Has anybody ever seen or shot this super long barrel extension in Cabella's, I see it in the Fall catalog and I guess it screws into you regular barrel like a choke, the ad reads that it's 50% quieter than normal(even more when shooting sub-sonic shells). I live near the cities and am thinking about checking one out so I don't get the towns folk all worked up about hunting near housing developments. I know that it slows the muzzle velocity down but I would like everybody's or anybodies input. Thanks.


----------



## Ryan_Todd (Apr 11, 2004)

i believe the dnr uses them on nusience birds down in the cities. i don't think they have that much range.


----------



## bubolc (Aug 11, 2003)

Yah, I've been reading about Dennis Anderson using them on a couple of different hunts one for birds and also the DNR using them for deer hunts too. But I think it's a different barrel designed by a guy in Woodbury like 7' long. Probably not going to be carrying that baby around for pheasants. I don't imagine the range is very good I think I read the velosity at peak is like 840 fps?? Thanks and please keep the info coming.


----------



## maple lake duck slayer (Sep 25, 2003)

As I have told you, my friends and I have shot all over Rogers near housing developements. Yeah, they get mad. Who cares as long as you are legal. The cops have been called on us before, and they can't do anything. Developement geese are fun.  We have shot 33 so far at my friends farm.


----------



## born to hunt (Mar 13, 2002)

33..... That's a good number. More than once I've had the urge to put the sneak on all those birds that land on the north side of the freeway near the water treatment plant. No metro barrel, just really loud loads that scare the crap out of all those birds  . every day I drive by there and I swear a couple times have seen them give me the middle feather as I drive by. Keep it up!


----------



## Dave K. (Aug 28, 2003)

The hastings metro barrel was designed for hunting in areas where there's a lot of people but where it's still legal to hunt. From what i've read the metro barrel loaded with sub-sonic loads is very quiet. The veocity is slow with the sub-sonics and shooting birds at 40 yards are out of the question but it will kill geese just fine when decoying.
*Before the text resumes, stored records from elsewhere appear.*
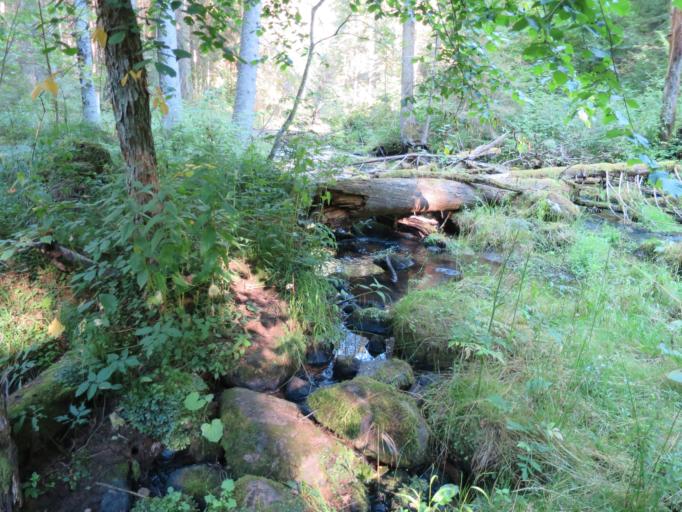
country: LV
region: Ligatne
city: Ligatne
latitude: 57.1292
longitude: 25.1570
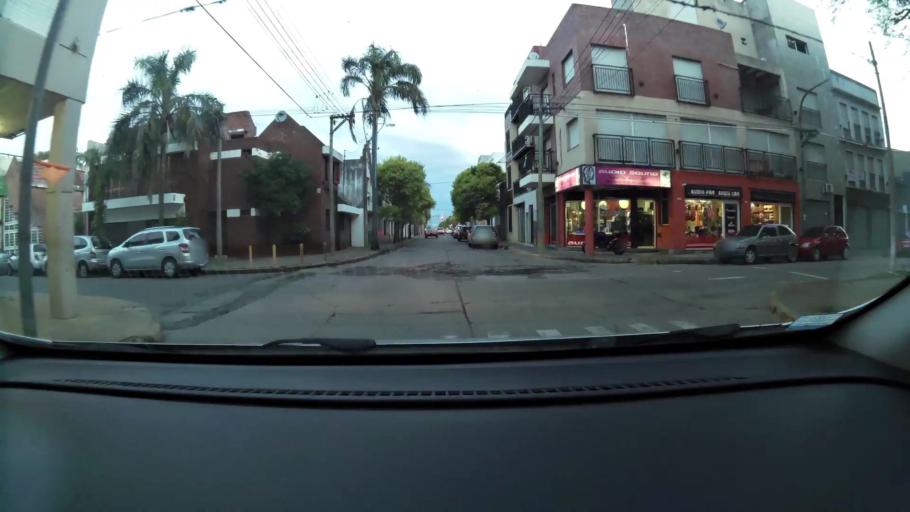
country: AR
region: Buenos Aires
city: San Nicolas de los Arroyos
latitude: -33.3334
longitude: -60.2099
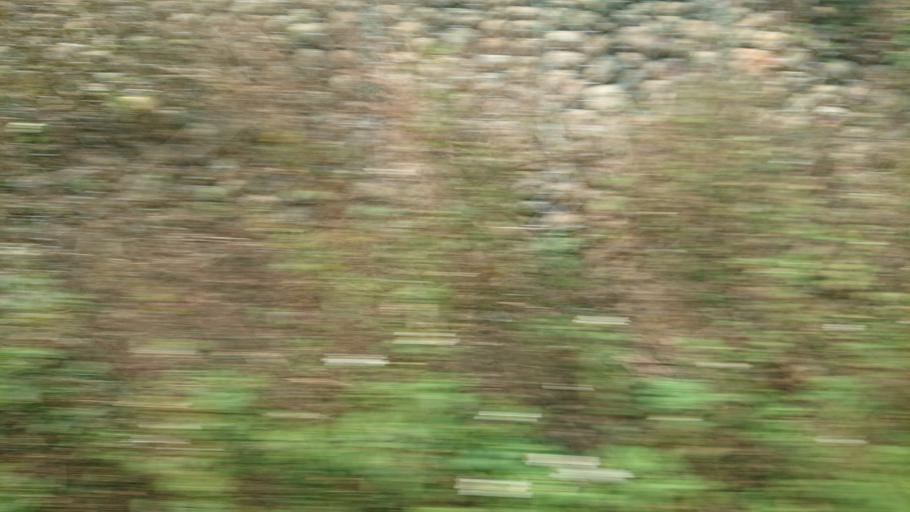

I don't know a whole lot about the metro barrel but for hunting around the cities and stuff I makes sense if a lot of people in the area are complaining about gun shots. I'd rather stick with a regular barrel though.

Just my $0.02


----------



## GooseBuster3 (Mar 1, 2002)

I should have one for shooting bands on the golf course. :lol:


----------



## Ryan_Todd (Apr 11, 2004)

:lol:


----------